• Exercise material:
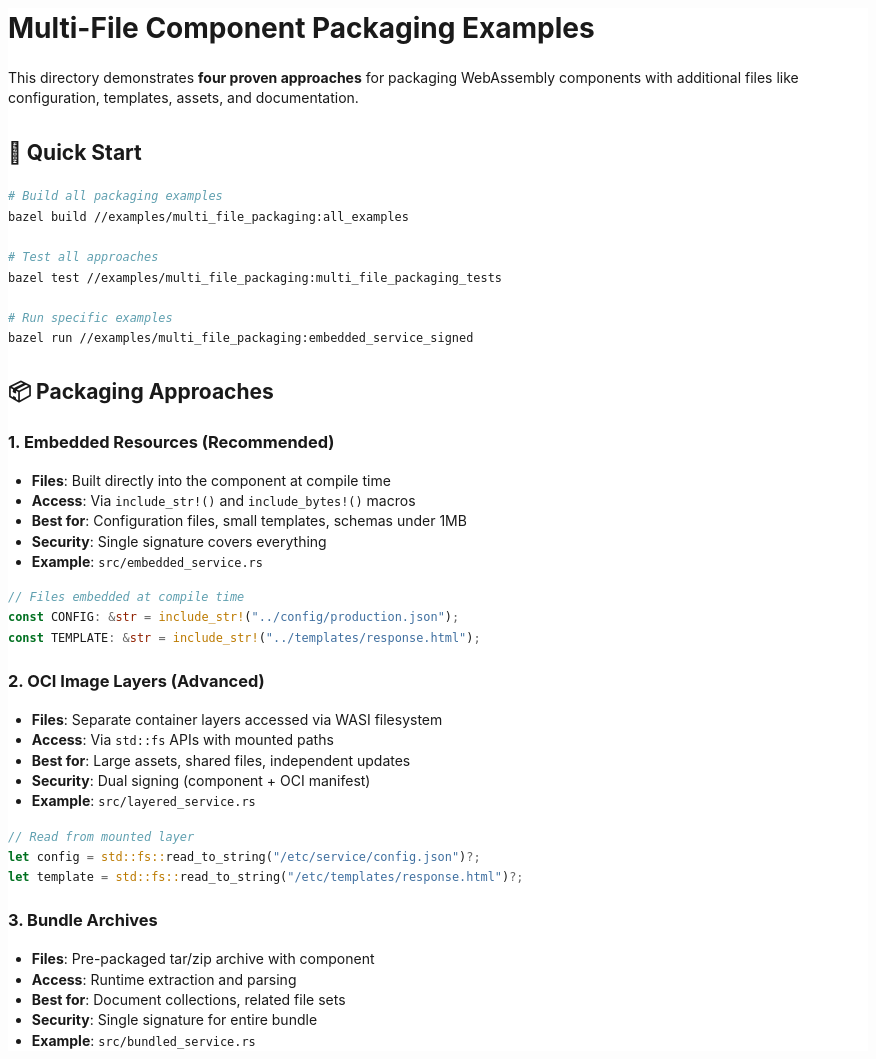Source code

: # Multi-File Component Packaging Examples

This directory demonstrates **four proven approaches** for packaging WebAssembly components with additional files like configuration, templates, assets, and documentation.

## 🎯 Quick Start

```bash
# Build all packaging examples
bazel build //examples/multi_file_packaging:all_examples

# Test all approaches
bazel test //examples/multi_file_packaging:multi_file_packaging_tests

# Run specific examples
bazel run //examples/multi_file_packaging:embedded_service_signed
```

## 📦 Packaging Approaches

### 1. **Embedded Resources** (Recommended)

- **Files**: Built directly into the component at compile time
- **Access**: Via `include_str!()` and `include_bytes!()` macros
- **Best for**: Configuration files, small templates, schemas under 1MB
- **Security**: Single signature covers everything
- **Example**: `src/embedded_service.rs`

```rust
// Files embedded at compile time
const CONFIG: &str = include_str!("../config/production.json");
const TEMPLATE: &str = include_str!("../templates/response.html");
```

### 2. **OCI Image Layers** (Advanced)

- **Files**: Separate container layers accessed via WASI filesystem
- **Access**: Via `std::fs` APIs with mounted paths
- **Best for**: Large assets, shared files, independent updates
- **Security**: Dual signing (component + OCI manifest)
- **Example**: `src/layered_service.rs`

```rust
// Read from mounted layer
let config = std::fs::read_to_string("/etc/service/config.json")?;
let template = std::fs::read_to_string("/etc/templates/response.html")?;
```

### 3. **Bundle Archives**

- **Files**: Pre-packaged tar/zip archive with component
- **Access**: Runtime extraction and parsing
- **Best for**: Document collections, related file sets
- **Security**: Single signature for entire bundle
- **Example**: `src/bundled_service.rs`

• Task requirements: Stop at the line containing "- **Best for**: Large" and include it. Everything from the first line of the material up to there is to be repeated exactly, leaving out pictures.

• Solution for this problem:
Source code

: # Multi-File Component Packaging Examples

This directory demonstrates **four proven approaches** for packaging WebAssembly components with additional files like configuration, templates, assets, and documentation.

## 🎯 Quick Start

```bash
# Build all packaging examples
bazel build //examples/multi_file_packaging:all_examples

# Test all approaches
bazel test //examples/multi_file_packaging:multi_file_packaging_tests

# Run specific examples
bazel run //examples/multi_file_packaging:embedded_service_signed
```

## 📦 Packaging Approaches

### 1. **Embedded Resources** (Recommended)

- **Files**: Built directly into the component at compile time
- **Access**: Via `include_str!()` and `include_bytes!()` macros
- **Best for**: Configuration files, small templates, schemas under 1MB
- **Security**: Single signature covers everything
- **Example**: `src/embedded_service.rs`

```rust
// Files embedded at compile time
const CONFIG: &str = include_str!("../config/production.json");
const TEMPLATE: &str = include_str!("../templates/response.html");
```

### 2. **OCI Image Layers** (Advanced)

- **Files**: Separate container layers accessed via WASI filesystem
- **Access**: Via `std::fs` APIs with mounted paths
- **Best for**: Large assets, shared files, independent updates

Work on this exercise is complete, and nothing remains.